A. Two-thirds of our revenue comes from the spread business--taking in deposits and making loans. Half of our spread business is retail and half is commercial. We make more money from commercial banking when rates are high, because most of our loans are based on the prime rate. And we make more from retail banking--like mortgage lending, credit cards and auto loans--when rates are low. We keep the mix at fifty-fifty because we don't know which way rates are going.

Q. Where does the rest come from?

A. We're also in two fee-based businesses--asset management and transaction processing. We have $188 billion in assets under our care. Then there's processing: We settle and process 6.6 billion electronic transactions a year; we get about a penny for each one of them--that's $66 million. We process sales transactions for Federated Department Stores, which owns Bloomingdale's and Macy's, and for Kroger, the largest supermarket chain in the country. We run every one of American Express' ATMs outside the U.S. And we run ATMs on military bases for the armed forces.

Q. You run a decentralized outfit, yet are known as a ferociously hands-on manager. How does that work?

A. We have a presence in 16 markets, with 950 branches across six states. Each market has its own board of directors and president. I figure that if you are from Cincinnati you wouldn't understand the market in Louisville as well as you would if you were based there. So our people in Louisville--the commercial lending guy, the asset management head, the branch manager--all report to the head of the region, who in turn reports to me. And I keep score real well. I know the best and worst. We hold everyone accountable. Every branch manager, from the Sears Tower to Cleveland, has stock options and bonuses tied to profit-and-loss performance. We rank them every week for loans, deposits, investment advisory sales, mortgage sales, credit-card sales, annuity sales, and we hold them accountable. We follow the rankings very closely, looking to spot trends, identify laggards. They're measured on geographic areas as well as against each other. We pay for performance. Some bankers play golf, some play tennis; our people like to play banking.
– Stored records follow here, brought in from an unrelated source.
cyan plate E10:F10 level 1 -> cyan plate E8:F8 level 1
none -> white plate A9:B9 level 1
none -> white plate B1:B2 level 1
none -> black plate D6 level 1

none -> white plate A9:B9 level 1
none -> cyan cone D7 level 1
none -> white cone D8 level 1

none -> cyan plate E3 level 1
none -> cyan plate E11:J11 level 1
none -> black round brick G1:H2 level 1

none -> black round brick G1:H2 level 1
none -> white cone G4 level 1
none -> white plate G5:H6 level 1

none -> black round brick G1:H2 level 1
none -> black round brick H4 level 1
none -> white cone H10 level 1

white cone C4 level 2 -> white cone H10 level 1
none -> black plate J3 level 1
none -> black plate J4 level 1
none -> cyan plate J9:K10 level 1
Q. You bought Old Kent for $5.5 billion last year--the bank's biggest acquisition ever. Why did you buy it?

A. It's a very well-run Midwest financial institution with a 40-plus-year history of record earnings growth. They're in very desirable markets that we wanted to be in, such as Chicago, Western Michigan and Detroit.

Q. Do you think you can run Old Kent more efficiently than it's being run now?

A. Old Kent's net income per employee was $30,000 to $33,000; at Fifth Third we will bring that number up to $90,000-plus. Because we have the accounting and back-office stuff done, we can eliminate its back-office support and bring in a lot of sales people to sell all of these products. So we reduce expenses and jack up sales.

Q. In this era of the financial services agglomeration, do you need to diversify?

A. We have four very balanced businesses. That works well for us. Since we have small share--just 6% to 7% of all deposits--in the six states we serve, we are going to stay focused on those four businesses. There's more opportunity for our businesses in our backyard--and we haven't even entered the other 44 states.